- 6 papryk ( czerwonych lub żółtych)
- 1 duża cebula
- 1 główka czosnku (średniej wielkości)
- kilka łyżek oliwy z oliwek
- 3 średnie ziemniaki
- 1 mała marchewka
- 1 mała pietruszka
- 2 duże liście laurowe
- 1 łyżeczka tymianku
- mały kawałek selera
- natka pietruszki
- mozarella
- sól, pieprz
Paprykę pokroić na kawałki, ułożyć na blaszce skórką do dołu , obok położyć obrany czosnek i upiec w 200st. C. Pilnować, żeby nie zrumienić ( a jak się sie coś zarumieni to odkroić i wyrzucić, ma to wpływ na smak zupy).

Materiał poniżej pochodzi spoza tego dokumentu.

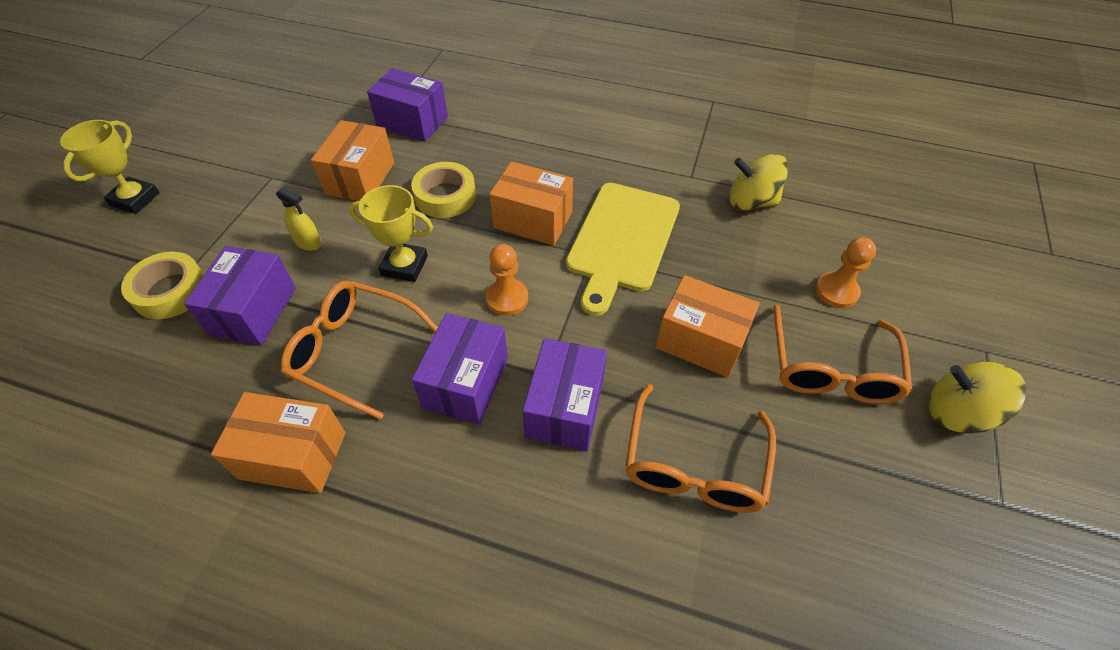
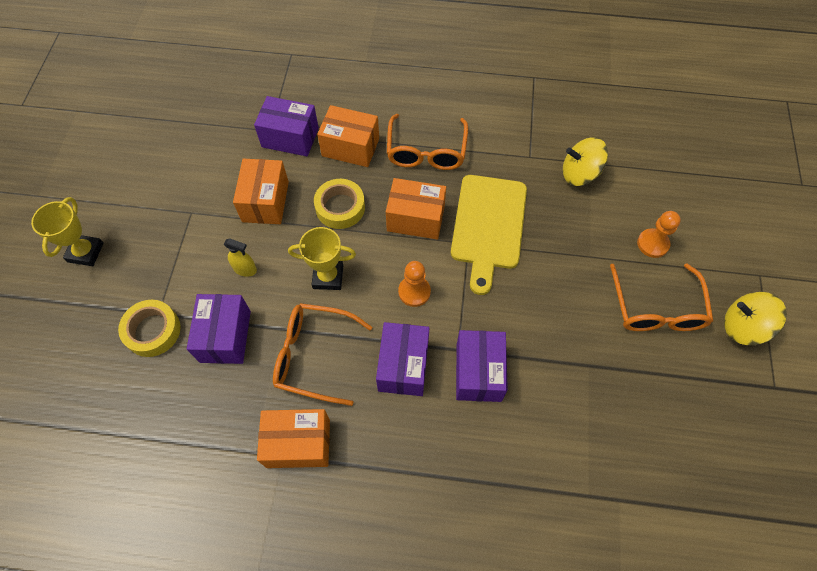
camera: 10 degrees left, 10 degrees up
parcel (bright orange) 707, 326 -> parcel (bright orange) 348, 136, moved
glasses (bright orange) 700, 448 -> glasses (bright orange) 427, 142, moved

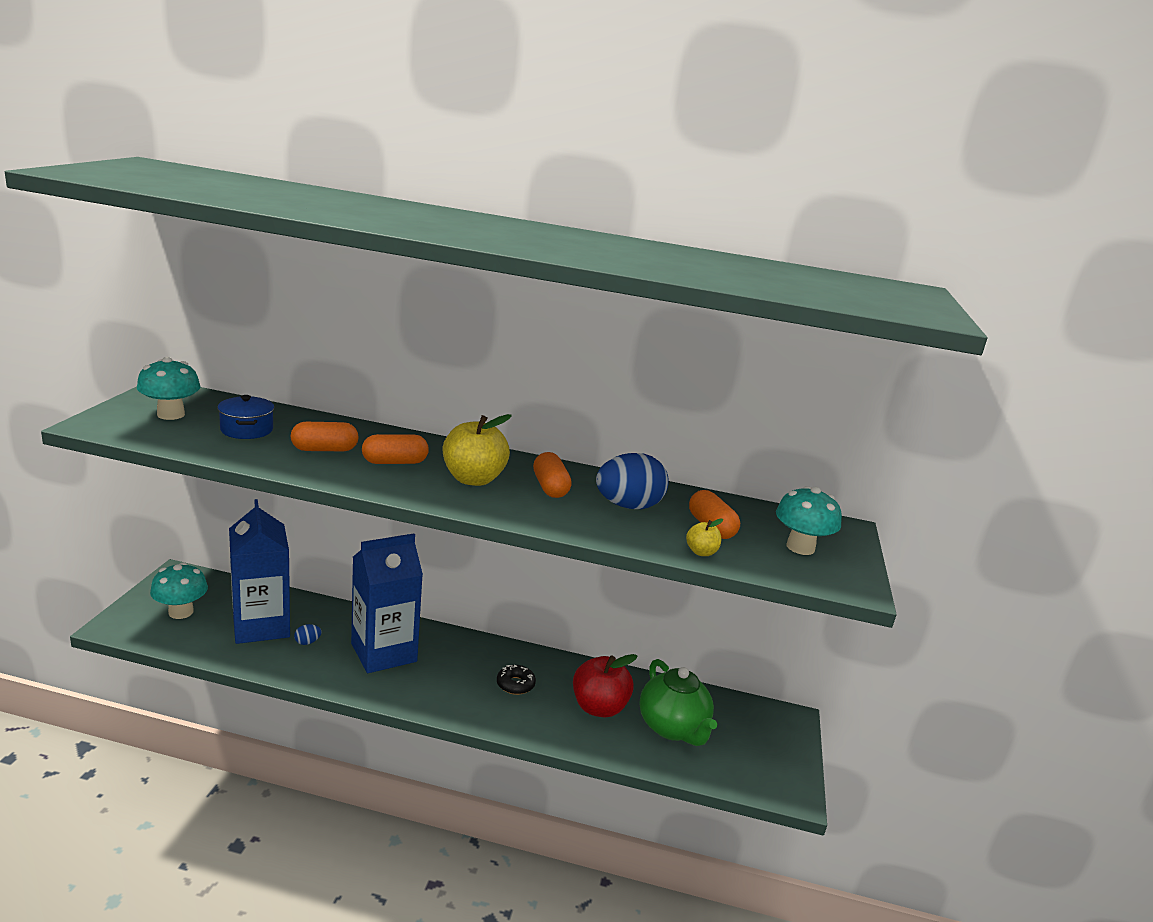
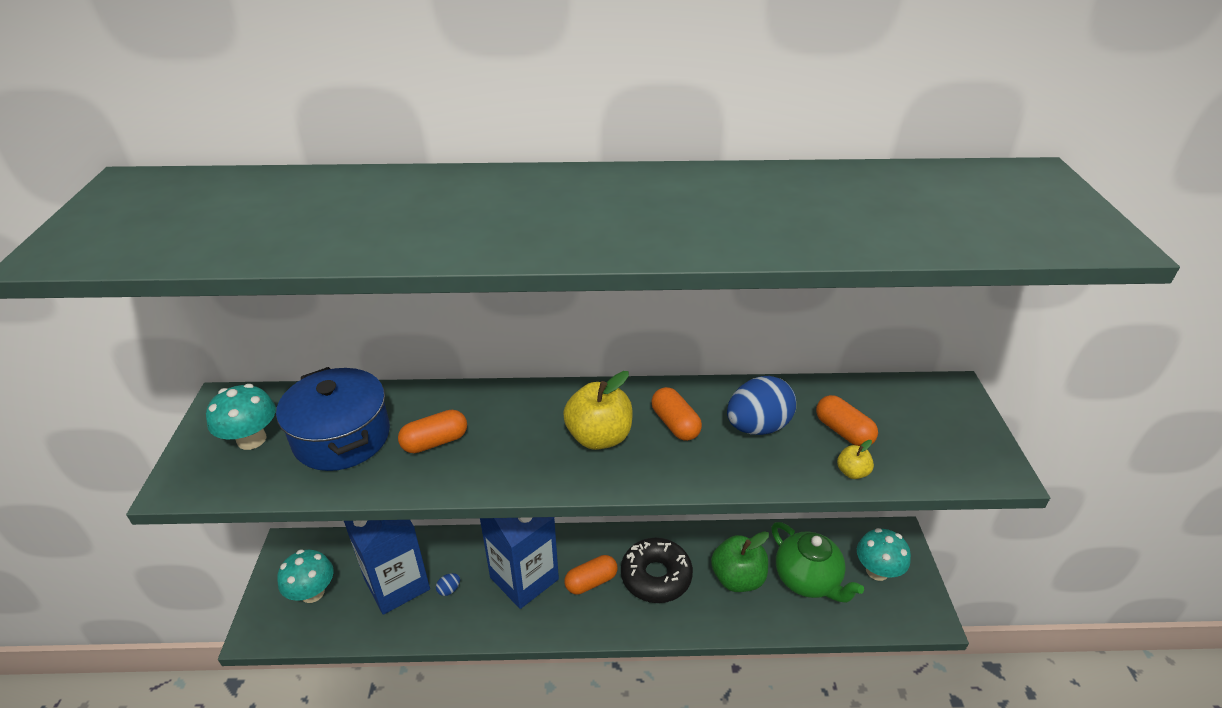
camera: 10 degrees left, 15 degrees up
stockpot (cobalt) 245, 417 -> stockpot (cobalt) 333, 419, x1.77
pill (bright orange) 395, 449 -> pill (bright orange) 591, 575, moved
fungus (aqua) 809, 520 -> fungus (aqua) 884, 554, moved
toy apple (red) 605, 685 -> toy apple (green) 740, 561
glazed donut (jet-black) 516, 680 -> glazed donut (jet-black) 657, 570, x1.95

W tym czasie pokroić w pióra cebulę i zeszklić na oliwie, dodać pokrojone w kostkę ziemniaki, posolić, popieprzyć i smażyć chwilę mieszając. Dodać wody ( tak z 5 cm nad ziemniakami), liście laurowe, tymianek, marchewkę, pietruszkę, seler i gotować pod przykryciem. Jak się ugotuje- wyłowić liść laurowy.
Paprykę po upieczeniu obrać ze skórki i razem z upieczonym czosnkiem wrzucić do zupy. Całość zmiksować blenderem. Doprawić solą i pieprzem, ew. dolać trochę wody jeśli jest za gęste.
Podawać z pokrojoną w kostkę mozarellą i świeżą natką pietruszki.
Smacznego!
Można też zupełnie nie dodawać ziemniaków i przed blendowaniem wyłowić marchew, pietruszkę i seler. I nie dodawać mozarelli. Wtedy wychodzi taka fajna mega paprykowa i aromatyczna zupa do picia z kubka. Przyjemnie rozgrzewająca w chłodne dni.